VANCOUVER, Wash. - It can take Mother Nature 1,000 years to grow a forest. But Nikolay Strigul, assistant professor of mathematics and statistics at Washington State University Vancouver, can grow one on a computer in three weeks.
He and Jean Lienard, a mathematics postdoctoral researcher, created the first computer simulation that grows realistic forests down to the branches, leaves and roots of individual trees. They are using the simulation, detailed in a new paper in Royal Society Open Science, to determine how drought, warmer weather, more frequent wildfires and other climate-related changes will affect forests across North America.
They have already used the computer model to predict increases in fire rates and plant growth in Quebec hardwood forests due to rising CO2 levels and warmer temperatures.

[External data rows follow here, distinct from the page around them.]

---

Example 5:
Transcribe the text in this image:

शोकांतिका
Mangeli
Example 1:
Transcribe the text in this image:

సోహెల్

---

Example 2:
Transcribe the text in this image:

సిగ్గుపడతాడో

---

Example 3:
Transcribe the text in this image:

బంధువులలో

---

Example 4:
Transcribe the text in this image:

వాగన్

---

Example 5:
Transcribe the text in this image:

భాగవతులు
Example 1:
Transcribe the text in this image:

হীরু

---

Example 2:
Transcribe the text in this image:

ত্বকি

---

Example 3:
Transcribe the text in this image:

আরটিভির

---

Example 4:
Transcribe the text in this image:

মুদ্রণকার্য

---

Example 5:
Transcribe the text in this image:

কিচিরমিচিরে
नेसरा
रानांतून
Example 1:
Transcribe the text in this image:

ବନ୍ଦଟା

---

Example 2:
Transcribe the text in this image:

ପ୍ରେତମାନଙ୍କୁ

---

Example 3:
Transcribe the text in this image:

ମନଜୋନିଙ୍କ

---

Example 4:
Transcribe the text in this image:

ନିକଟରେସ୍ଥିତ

Real trees are on the right. Trees on the left were made using imaging data collected by aerial drones and the LES forest simulator. Credit: Washington State University
"We call our model LES after the Russian word for forest," said Strigul, who grew up in Russia and came to the U.S. In 2001. "It is a tool that forest managers can use to create 3D representations of their own forests and simulate what will happen to them in the future."
Intricate detail, adjustable scale
LES uses recent advances in computing power to grow 100×100-meter stands of drought and shade tolerant trees that can then be scaled up to actual forest size.

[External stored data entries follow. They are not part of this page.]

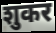
शुकर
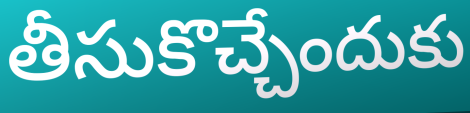
తీసుకొచ్చేందుకు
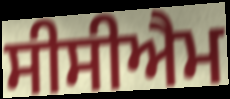
ਸੀਸੀਐਮ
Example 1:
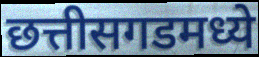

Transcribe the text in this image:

छत्तीसगडमध्ये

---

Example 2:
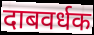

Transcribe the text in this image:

दाबवर्धक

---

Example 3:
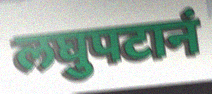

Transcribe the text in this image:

The model is unique in several ways. First, it is the only forest-growing simulator that creates intricate root systems and canopy structures for each tree. Previous forest simulators could either grow one or the other.
Below ground, the roots of different trees in LES compete for water resources in each pixel of the model. Above ground, the leaves in each tree's canopy compete for sunlight in a similar fashion. Over time, the trees' canopies change shape to expose their leaves to more sunlight.
The researchers use a combination of data from the U.S. Department of Agriculture's Forest Inventory and Analysis Program and other forestry databases, as well as aerial reconnaissance from UAVs, to customize their model to particular forests. The simulator lets scientists project how changing climate conditions will impact forests over thousands of years.
"In cooperation with the U.S. Forest Service, we developed a method where we fly drones around a forest and take pictures and gather other imaging information," Lienard said. "We use this data to develop 3D models that have real distributions of space and ecological features.
Details of our drone work were recently published in PLOS One and Measurement Science and Technology," he said. "It is a method that can be adapted for practically any forest."
The effects of a changing climate
For large parts of North America, climate change is leading to more frequent drought, warmer weather and other varying natural conditions. What effect this will have on forests and their ability to recover from dynamic disturbances like wildfires or clear-cutting is difficult to determine.Scientists know relatively little about the mechanics that drive forest recovery. The process can take several decades to document and involves trees with diverse physiological characteristics competing for resources over large and ecologically varied areas.
Strigul and Lienard plan to use LES to help forest managers determine which species of trees and other ecological factors are necessary for forests to reestablish themselves after being destroyed by wildfires and other disturbances.
"Drive an hour east along the Columbia River from Vancouver and you will notice a complete transition from very dense forests to savanna and then to desert," Strigul said. "The fear is that drier conditions in the future will prevent forests in places like Washington from reestablishing themselves after a clear-cut or wildfire. This could lead to increasing amounts of once-forested areas converted to desert.
"Our model can help predict if forests are at risk of desertification or other climate change-related processes and identify what can be done to conserve these systems," he said.